En un bol, batimos ligeramente la mantequilla a temperatura ambiente, hasta que ésta quede una crema suave.
Añadimos el azúcar glas y seguimos batiendo a velocidad muy baja el tiempo justo para que se integren los ingredientes. Ahora la crema tendrá un color más blanco.
Añadimos el huevo, la esencia de vainilla y la sal, y volvemos a batir la mezcla hasta que se integre. Parecerá que se ha cortado, pero tranquilos, es ese el aspecto que tiene que tener, que no cunda el pánico!
Añadimos la mitad de la harina y la batimos. Añadimos la otra mitad restante y seguimos batiendo hasta integrar. Quedará una masa homogenea en pegotes.
Espolvoreamos un poco de harina sobre la encimera, y pasamos la masa a ella. Amasamos sin miedo unos minutos, y si vemos que se nos va pegando en las manos añadimos un poquito más de harina, no tengáis miedo por ello. Con el amasado quedará flexible y manejable.
Dividimos la masa en dos y las metemos en el frigorífico una hora envueltas en papel film para que enfríen y sea más fácil trabajar con ella.

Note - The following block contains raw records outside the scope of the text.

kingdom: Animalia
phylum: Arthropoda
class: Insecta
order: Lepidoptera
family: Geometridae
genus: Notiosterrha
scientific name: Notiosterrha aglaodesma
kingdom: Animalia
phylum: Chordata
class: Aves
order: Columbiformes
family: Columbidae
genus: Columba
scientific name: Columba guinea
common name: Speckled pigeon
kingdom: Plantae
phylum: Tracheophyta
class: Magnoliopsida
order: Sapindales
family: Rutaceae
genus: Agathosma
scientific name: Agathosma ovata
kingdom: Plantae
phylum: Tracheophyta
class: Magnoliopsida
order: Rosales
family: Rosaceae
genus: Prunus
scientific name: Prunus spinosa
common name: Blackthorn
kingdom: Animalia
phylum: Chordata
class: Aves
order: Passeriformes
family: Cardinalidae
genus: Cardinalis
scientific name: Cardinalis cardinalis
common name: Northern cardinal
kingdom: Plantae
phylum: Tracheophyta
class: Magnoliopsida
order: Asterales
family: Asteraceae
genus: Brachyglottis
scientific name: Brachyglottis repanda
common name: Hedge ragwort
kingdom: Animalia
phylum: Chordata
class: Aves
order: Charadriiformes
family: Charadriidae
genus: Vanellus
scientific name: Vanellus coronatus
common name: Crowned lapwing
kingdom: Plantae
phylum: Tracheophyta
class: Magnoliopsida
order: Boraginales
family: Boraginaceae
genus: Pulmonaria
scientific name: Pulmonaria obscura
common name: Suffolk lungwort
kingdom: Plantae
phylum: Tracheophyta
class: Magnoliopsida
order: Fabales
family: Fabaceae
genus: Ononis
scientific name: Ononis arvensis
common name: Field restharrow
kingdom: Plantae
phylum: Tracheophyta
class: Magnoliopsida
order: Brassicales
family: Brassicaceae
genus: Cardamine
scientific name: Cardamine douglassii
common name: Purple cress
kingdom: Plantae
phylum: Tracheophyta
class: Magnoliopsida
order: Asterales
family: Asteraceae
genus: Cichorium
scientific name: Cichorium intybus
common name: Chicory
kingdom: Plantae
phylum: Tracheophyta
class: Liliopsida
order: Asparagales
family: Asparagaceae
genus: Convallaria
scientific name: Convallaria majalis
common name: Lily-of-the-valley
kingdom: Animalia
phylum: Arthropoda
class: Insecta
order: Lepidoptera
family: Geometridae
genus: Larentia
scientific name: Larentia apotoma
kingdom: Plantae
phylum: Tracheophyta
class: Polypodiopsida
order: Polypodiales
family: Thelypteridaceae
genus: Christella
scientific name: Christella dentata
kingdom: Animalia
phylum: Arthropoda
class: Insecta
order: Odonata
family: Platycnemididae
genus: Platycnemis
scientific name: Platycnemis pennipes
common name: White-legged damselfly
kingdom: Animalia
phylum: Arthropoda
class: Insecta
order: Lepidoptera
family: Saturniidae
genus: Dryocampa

Pasado este tiempo estiramos la masa sobre una superficie lisa con la ayuda de un rodillo de niveles o unos listones de madera para obtener una altura homogénea.
Nosotros hacemos las galletas de 5mm de normal, pero también hemos probado de hacerlas de 1cm y quedan muy ricas también. La masa no tiene que pegarse al rodillo, y si comienza a hacerlo, pondremos papel de horno por encima de la masa, y continuaremos pasando el rodillo por encima de éste.
Pasamos la masa sobre una bandeja y la metemos al frigorífico otra vez 2-3 horas para que enfríe del todo y poder cortar las formas sin que se deforme.